First, for the join estimation task, the key problem is to estimate the result cardinalities of table joins. There are two main approaches for join cardinality estimation, histogram-based approaches and sampling-based approaches. Compared to histogram-based approaches, sampling-based approaches perform better even with a large number of attributes and can support general join predicates. However, simply sampling each table independently does not provide good estimation accuracy as it is unable to capture the correlation between join attribute values. In this thesis, we look at a promising new technique called correlated sampling for estimating join result cardinalities which considers the join attribute correlation when doing sampling. However, existing correlated sampling approaches are restricted to simple scaling-up estimation method, and their estimation variance is high for small samples. In this work, we present a systematic study of correlated sampling techniques by first developing a framework to capture the key parameters of its design space. Based on this framework, we design a new family of correlated sampling techniques that uses a more advanced discrete learning method for estimating join cardinality. We also design different sampling strategies for different data characteristics. Our new approach is shown to outperform the state-of-the-art approach in terms of estimation quality, and is more robust to small samples and skewed data.
For the join reordering task, we look at reordering queries involving outerjoins and antijoins, which is significantly more challenging than reordering inner join queries as outerjoins and antijoins are in general not associative or commutative. Existing techniques allow for very limited reordering for outerjoin and antijoin queries. To address this limitation, in the second work, we formally define the notion of complete join reorderability, and develop a compensation-based approach that can completely reorder queries involving inner joins, one-sided outerjoins, and antijoins. The approach uses compensation operators to compensate for invalid reorderings, and gives the complete set of rewriting rules for reordering joins and compensations. We also introduce a new top-down plan enumeration algorithm with cost-based pruning and subplan reuse, which is non-trivial in the presence of compensation operators.
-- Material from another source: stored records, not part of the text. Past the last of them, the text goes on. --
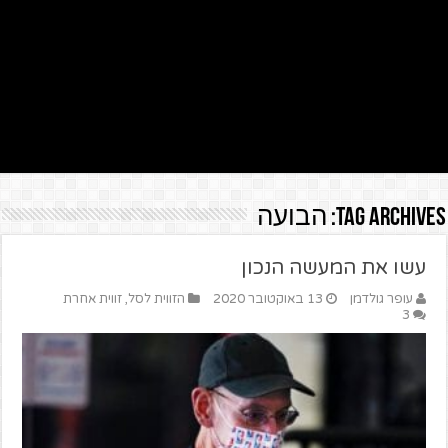
Tag Archives:
הבועה
עשו את המעשה הנכון
עופר גולדמן
13 באוקטובר 2020
הזווית לסל
,
זווית אחרת
3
In the third work, to extend our join reordering approach to achieve complete reorderability also for queries involving full outerjoins, we introduce a new compensation operator which generalizes existing compensation operators, and derive the complete set of rules for reordering full outerjoins and other join operators, as well as the rules for reordering joins and the new compensation operator. We also extend the SQL-level implementation techniques of compensation operators to support full outerjoin queries, by redefining a concept called nullification sets and developing a sound algorithm for implementing the compensation. Experimental evaluation on well-known benchmarking datasets demonstrates that our join reordering approach can effectively improve the query performance with the enlarged query plan search space.